→ Records for processing
=====
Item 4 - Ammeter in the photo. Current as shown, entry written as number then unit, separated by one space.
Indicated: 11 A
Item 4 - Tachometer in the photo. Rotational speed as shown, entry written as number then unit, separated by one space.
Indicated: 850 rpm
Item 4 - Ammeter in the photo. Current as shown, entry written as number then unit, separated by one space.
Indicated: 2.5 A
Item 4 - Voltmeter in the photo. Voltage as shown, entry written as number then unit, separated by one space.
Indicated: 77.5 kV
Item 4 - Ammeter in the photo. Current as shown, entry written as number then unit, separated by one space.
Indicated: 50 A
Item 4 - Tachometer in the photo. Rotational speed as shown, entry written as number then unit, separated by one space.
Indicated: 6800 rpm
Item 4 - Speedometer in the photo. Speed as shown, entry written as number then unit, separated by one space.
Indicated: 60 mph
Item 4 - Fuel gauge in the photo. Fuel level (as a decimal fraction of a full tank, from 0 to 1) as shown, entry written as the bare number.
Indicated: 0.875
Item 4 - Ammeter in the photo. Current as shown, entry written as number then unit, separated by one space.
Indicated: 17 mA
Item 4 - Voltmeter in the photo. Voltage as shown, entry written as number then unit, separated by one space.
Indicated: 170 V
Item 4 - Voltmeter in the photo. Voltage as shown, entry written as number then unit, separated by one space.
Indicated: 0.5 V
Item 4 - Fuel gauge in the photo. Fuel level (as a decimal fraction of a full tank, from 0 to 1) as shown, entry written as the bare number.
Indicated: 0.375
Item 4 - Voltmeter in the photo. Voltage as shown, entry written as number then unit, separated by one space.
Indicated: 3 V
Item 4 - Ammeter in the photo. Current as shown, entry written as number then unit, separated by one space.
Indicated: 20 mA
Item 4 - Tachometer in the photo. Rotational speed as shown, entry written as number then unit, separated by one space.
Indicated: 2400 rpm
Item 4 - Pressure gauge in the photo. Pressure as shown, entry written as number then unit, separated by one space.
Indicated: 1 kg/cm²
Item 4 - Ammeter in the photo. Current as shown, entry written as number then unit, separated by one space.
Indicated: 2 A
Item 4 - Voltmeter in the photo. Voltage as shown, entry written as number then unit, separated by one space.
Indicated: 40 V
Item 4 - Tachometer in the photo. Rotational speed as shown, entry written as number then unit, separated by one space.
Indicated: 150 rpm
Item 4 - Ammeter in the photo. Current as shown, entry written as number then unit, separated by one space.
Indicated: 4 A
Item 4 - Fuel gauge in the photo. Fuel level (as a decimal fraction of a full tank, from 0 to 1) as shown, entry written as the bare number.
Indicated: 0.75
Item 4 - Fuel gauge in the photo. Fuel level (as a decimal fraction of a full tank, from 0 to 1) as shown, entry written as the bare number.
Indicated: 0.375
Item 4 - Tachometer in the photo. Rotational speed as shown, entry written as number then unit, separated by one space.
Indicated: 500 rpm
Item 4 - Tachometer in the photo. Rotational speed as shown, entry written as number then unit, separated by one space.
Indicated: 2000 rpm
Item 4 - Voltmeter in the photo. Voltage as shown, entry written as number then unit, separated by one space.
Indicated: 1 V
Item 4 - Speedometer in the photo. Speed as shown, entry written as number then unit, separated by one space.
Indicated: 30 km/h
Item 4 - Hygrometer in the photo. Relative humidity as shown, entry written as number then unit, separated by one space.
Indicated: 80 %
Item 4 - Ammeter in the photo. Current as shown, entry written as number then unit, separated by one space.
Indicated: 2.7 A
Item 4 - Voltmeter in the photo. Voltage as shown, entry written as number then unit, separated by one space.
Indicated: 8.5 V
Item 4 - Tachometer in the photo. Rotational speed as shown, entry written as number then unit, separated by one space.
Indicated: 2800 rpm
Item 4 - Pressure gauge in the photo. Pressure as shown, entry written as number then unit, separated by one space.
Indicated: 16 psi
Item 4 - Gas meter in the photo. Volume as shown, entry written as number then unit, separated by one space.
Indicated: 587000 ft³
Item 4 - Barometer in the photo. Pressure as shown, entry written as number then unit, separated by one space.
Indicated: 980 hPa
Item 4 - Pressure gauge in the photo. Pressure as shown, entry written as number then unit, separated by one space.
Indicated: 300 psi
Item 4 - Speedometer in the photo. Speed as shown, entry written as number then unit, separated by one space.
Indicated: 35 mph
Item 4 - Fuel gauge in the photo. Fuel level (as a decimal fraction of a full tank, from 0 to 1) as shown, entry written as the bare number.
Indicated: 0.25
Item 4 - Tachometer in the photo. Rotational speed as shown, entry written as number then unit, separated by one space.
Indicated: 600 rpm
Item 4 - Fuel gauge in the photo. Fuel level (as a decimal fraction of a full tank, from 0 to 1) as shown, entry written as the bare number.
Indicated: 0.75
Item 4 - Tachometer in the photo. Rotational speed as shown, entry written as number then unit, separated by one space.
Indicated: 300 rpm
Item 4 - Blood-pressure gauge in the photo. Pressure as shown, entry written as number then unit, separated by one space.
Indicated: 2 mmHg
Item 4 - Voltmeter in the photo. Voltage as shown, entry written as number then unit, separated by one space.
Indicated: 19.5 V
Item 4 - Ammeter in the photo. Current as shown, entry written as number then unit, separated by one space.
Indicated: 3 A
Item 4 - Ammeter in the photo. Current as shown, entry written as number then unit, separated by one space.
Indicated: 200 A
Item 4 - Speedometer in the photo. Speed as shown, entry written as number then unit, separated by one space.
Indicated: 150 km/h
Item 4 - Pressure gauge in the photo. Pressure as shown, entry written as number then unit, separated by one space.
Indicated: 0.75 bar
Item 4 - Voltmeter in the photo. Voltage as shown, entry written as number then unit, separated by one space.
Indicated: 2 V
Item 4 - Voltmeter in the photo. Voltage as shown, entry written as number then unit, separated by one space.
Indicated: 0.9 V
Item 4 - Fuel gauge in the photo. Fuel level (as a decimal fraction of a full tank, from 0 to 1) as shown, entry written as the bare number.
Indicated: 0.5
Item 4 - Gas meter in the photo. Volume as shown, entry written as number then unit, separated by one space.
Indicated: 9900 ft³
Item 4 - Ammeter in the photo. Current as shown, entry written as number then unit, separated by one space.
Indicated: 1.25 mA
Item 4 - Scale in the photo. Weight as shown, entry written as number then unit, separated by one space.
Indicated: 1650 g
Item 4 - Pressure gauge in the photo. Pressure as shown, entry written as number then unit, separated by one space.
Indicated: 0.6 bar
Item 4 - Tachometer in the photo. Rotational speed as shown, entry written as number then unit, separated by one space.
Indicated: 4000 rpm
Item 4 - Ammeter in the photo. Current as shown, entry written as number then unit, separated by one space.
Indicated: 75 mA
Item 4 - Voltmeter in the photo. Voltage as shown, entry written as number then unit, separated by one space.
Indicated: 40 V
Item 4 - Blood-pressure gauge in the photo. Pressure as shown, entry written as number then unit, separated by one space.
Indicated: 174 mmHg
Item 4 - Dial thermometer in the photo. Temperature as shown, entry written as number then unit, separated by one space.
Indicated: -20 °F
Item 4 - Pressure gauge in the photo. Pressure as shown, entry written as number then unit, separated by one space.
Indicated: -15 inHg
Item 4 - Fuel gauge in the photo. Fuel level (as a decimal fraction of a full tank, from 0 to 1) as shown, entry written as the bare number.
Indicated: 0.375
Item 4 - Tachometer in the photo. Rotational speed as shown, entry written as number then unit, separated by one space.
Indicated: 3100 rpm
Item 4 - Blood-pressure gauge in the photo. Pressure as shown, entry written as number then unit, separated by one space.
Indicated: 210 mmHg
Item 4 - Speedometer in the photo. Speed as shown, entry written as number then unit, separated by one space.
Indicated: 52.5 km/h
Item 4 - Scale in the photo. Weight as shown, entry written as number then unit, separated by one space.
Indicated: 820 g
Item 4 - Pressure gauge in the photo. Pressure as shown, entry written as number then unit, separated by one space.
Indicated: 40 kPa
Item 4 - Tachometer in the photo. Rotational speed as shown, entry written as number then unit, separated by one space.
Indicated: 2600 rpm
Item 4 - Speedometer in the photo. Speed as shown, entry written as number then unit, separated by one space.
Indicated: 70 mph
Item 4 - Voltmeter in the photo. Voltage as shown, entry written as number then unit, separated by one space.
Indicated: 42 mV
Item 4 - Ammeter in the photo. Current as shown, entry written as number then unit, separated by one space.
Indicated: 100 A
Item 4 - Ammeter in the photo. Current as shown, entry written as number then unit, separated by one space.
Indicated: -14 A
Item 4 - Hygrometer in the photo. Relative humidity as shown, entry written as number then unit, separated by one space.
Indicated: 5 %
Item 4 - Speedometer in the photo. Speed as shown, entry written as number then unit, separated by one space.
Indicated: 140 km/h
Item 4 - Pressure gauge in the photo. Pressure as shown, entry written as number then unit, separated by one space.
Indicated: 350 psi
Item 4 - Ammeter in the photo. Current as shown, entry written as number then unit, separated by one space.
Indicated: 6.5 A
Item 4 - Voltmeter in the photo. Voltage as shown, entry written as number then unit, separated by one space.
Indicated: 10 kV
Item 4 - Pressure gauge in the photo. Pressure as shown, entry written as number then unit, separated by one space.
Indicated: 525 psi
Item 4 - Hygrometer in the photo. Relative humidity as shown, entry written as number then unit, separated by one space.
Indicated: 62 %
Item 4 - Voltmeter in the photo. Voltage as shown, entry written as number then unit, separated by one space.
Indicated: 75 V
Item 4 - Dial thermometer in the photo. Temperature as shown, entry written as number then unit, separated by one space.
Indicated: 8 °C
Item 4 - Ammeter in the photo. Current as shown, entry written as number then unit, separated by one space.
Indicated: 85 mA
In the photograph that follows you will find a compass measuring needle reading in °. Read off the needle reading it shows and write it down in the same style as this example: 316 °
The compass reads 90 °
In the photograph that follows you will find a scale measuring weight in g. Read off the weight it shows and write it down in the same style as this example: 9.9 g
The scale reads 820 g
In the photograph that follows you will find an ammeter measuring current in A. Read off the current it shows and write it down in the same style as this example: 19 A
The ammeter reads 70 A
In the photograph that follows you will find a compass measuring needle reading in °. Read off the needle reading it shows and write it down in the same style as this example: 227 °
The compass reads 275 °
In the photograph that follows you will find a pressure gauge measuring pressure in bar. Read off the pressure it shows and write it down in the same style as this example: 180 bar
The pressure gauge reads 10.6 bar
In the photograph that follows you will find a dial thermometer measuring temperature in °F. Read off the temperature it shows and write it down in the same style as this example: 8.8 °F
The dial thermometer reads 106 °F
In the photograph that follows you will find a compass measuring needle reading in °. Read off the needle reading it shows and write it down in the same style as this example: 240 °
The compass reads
=====
→ Work instructions
Render everything from the start of the rows down to and including the line containing "Indicated: 170 V" as a numbered list, leaving out blank lines.

→ Completed task
1. Item 4 - Ammeter in the photo. Current as shown, entry written as number then unit, separated by one space.
2. Indicated: 11 A
3. Item 4 - Tachometer in the photo. Rotational speed as shown, entry written as number then unit, separated by one space.
4. Indicated: 850 rpm
5. Item 4 - Ammeter in the photo. Current as shown, entry written as number then unit, separated by one space.
6. Indicated: 2.5 A
7. Item 4 - Voltmeter in the photo. Voltage as shown, entry written as number then unit, separated by one space.
8. Indicated: 77.5 kV
9. Item 4 - Ammeter in the photo. Current as shown, entry written as number then unit, separated by one space.
10. Indicated: 50 A
11. Item 4 - Tachometer in the photo. Rotational speed as shown, entry written as number then unit, separated by one space.
12. Indicated: 6800 rpm
13. Item 4 - Speedometer in the photo. Speed as shown, entry written as number then unit, separated by one space.
14. Indicated: 60 mph
15. Item 4 - Fuel gauge in the photo. Fuel level (as a decimal fraction of a full tank, from 0 to 1) as shown, entry written as the bare number.
16. Indicated: 0.875
17. Item 4 - Ammeter in the photo. Current as shown, entry written as number then unit, separated by one space.
18. Indicated: 17 mA
19. Item 4 - Voltmeter in the photo. Voltage as shown, entry written as number then unit, separated by one space.
20. Indicated: 170 V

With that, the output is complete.